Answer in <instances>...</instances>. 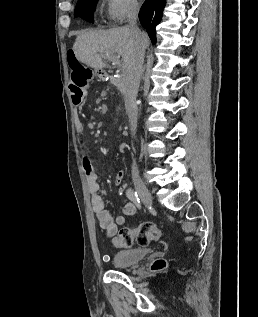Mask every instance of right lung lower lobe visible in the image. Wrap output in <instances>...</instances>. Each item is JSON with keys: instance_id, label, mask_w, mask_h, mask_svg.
<instances>
[{"instance_id": "98d812e1", "label": "right lung lower lobe", "mask_w": 258, "mask_h": 317, "mask_svg": "<svg viewBox=\"0 0 258 317\" xmlns=\"http://www.w3.org/2000/svg\"><path fill=\"white\" fill-rule=\"evenodd\" d=\"M166 0H146L139 12V20L151 41L156 42V25L160 22Z\"/></svg>"}]
</instances>
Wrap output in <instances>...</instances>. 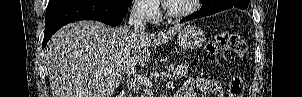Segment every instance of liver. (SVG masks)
I'll list each match as a JSON object with an SVG mask.
<instances>
[{
	"label": "liver",
	"instance_id": "6515ba94",
	"mask_svg": "<svg viewBox=\"0 0 302 97\" xmlns=\"http://www.w3.org/2000/svg\"><path fill=\"white\" fill-rule=\"evenodd\" d=\"M181 29L135 33L97 21L62 27L44 50L53 97H111L125 76L150 61L149 47L167 43ZM107 67H113L111 73L104 72Z\"/></svg>",
	"mask_w": 302,
	"mask_h": 97
}]
</instances>
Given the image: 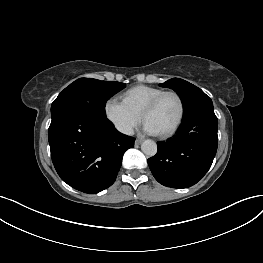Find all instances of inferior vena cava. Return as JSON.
Here are the masks:
<instances>
[{
    "label": "inferior vena cava",
    "mask_w": 263,
    "mask_h": 263,
    "mask_svg": "<svg viewBox=\"0 0 263 263\" xmlns=\"http://www.w3.org/2000/svg\"><path fill=\"white\" fill-rule=\"evenodd\" d=\"M123 133H125L127 135H133L134 131L131 127H127L126 129L123 130Z\"/></svg>",
    "instance_id": "inferior-vena-cava-1"
}]
</instances>
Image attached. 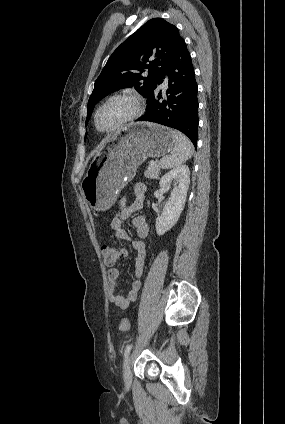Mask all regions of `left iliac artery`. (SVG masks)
<instances>
[{
    "label": "left iliac artery",
    "instance_id": "obj_1",
    "mask_svg": "<svg viewBox=\"0 0 285 424\" xmlns=\"http://www.w3.org/2000/svg\"><path fill=\"white\" fill-rule=\"evenodd\" d=\"M132 348V344H129L126 346L125 351H124V357L127 358L128 354L130 353V350Z\"/></svg>",
    "mask_w": 285,
    "mask_h": 424
}]
</instances>
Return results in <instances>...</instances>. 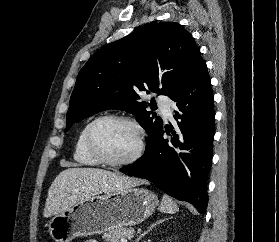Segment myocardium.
Wrapping results in <instances>:
<instances>
[{
    "mask_svg": "<svg viewBox=\"0 0 279 242\" xmlns=\"http://www.w3.org/2000/svg\"><path fill=\"white\" fill-rule=\"evenodd\" d=\"M107 121L123 122L131 125L135 129L137 133V147L129 157L122 160H112L108 158L98 147L96 142V136H95L96 130L100 124ZM144 145H145V133L143 127L136 119L126 115L109 114V115L100 116L91 122L87 131V147L89 152L100 163L112 167L127 166L136 162L143 153Z\"/></svg>",
    "mask_w": 279,
    "mask_h": 242,
    "instance_id": "obj_1",
    "label": "myocardium"
}]
</instances>
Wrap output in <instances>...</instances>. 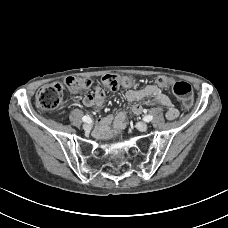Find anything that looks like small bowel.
<instances>
[{
	"instance_id": "obj_1",
	"label": "small bowel",
	"mask_w": 228,
	"mask_h": 228,
	"mask_svg": "<svg viewBox=\"0 0 228 228\" xmlns=\"http://www.w3.org/2000/svg\"><path fill=\"white\" fill-rule=\"evenodd\" d=\"M104 92L100 87H95L92 94H88L83 98V104L97 111L104 102ZM125 98L132 103L131 112L139 115L143 111V107L138 103L143 101L146 105L158 104L166 108V117L170 120L177 118L179 112L170 98L157 85H147L141 89H129L125 93ZM128 112L126 110L117 114H110L98 121L99 131L106 133L113 124L117 130H123L126 127V118Z\"/></svg>"
}]
</instances>
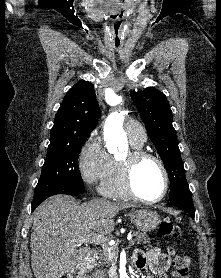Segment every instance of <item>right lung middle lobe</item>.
Here are the masks:
<instances>
[{
  "mask_svg": "<svg viewBox=\"0 0 221 278\" xmlns=\"http://www.w3.org/2000/svg\"><path fill=\"white\" fill-rule=\"evenodd\" d=\"M87 138L74 142L48 146L41 177L35 188L33 200H39L49 191L70 186L84 189L80 175L78 157Z\"/></svg>",
  "mask_w": 221,
  "mask_h": 278,
  "instance_id": "right-lung-middle-lobe-1",
  "label": "right lung middle lobe"
}]
</instances>
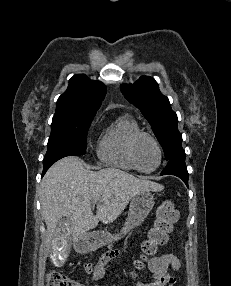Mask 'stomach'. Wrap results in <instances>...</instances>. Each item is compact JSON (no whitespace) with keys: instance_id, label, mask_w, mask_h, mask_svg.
Listing matches in <instances>:
<instances>
[{"instance_id":"0dacf381","label":"stomach","mask_w":231,"mask_h":286,"mask_svg":"<svg viewBox=\"0 0 231 286\" xmlns=\"http://www.w3.org/2000/svg\"><path fill=\"white\" fill-rule=\"evenodd\" d=\"M154 204V197L150 191L135 195L131 199L128 216L120 233L111 234L108 231H94L85 234L75 242V249L80 253H87L121 239L146 219Z\"/></svg>"}]
</instances>
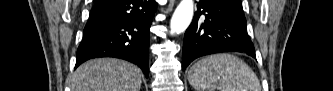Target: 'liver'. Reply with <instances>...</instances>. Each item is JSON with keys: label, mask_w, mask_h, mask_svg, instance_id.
<instances>
[{"label": "liver", "mask_w": 333, "mask_h": 91, "mask_svg": "<svg viewBox=\"0 0 333 91\" xmlns=\"http://www.w3.org/2000/svg\"><path fill=\"white\" fill-rule=\"evenodd\" d=\"M142 72L123 60L99 58L80 65L71 80L72 91H139Z\"/></svg>", "instance_id": "obj_1"}]
</instances>
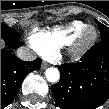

################

● **REQUIRED TASK**: Copy everything from the line containing "Mask 'stomach'. Wrap" down to the end of the records, leaving the pictures out.

● **THE RESPONSE**:
Mask 'stomach'. Wrap results in <instances>...</instances>. Each item is compact JSON (no whitespace) with keys: instance_id, label, mask_w, mask_h, mask_svg.
Listing matches in <instances>:
<instances>
[{"instance_id":"0dacf381","label":"stomach","mask_w":231,"mask_h":286,"mask_svg":"<svg viewBox=\"0 0 231 286\" xmlns=\"http://www.w3.org/2000/svg\"><path fill=\"white\" fill-rule=\"evenodd\" d=\"M154 204V197L150 191L135 195L131 199L128 216L120 233L111 234L108 231H94L85 234L75 242V249L80 253H87L121 239L146 219Z\"/></svg>"}]
</instances>
Target: 'liver'. Reply with <instances>...</instances>. Each item is JSON with keys: label, mask_w, mask_h, mask_svg, instance_id.
<instances>
[{"label": "liver", "mask_w": 333, "mask_h": 91, "mask_svg": "<svg viewBox=\"0 0 333 91\" xmlns=\"http://www.w3.org/2000/svg\"><path fill=\"white\" fill-rule=\"evenodd\" d=\"M142 72L123 60L99 58L80 65L71 80L72 91H139Z\"/></svg>", "instance_id": "obj_1"}]
</instances>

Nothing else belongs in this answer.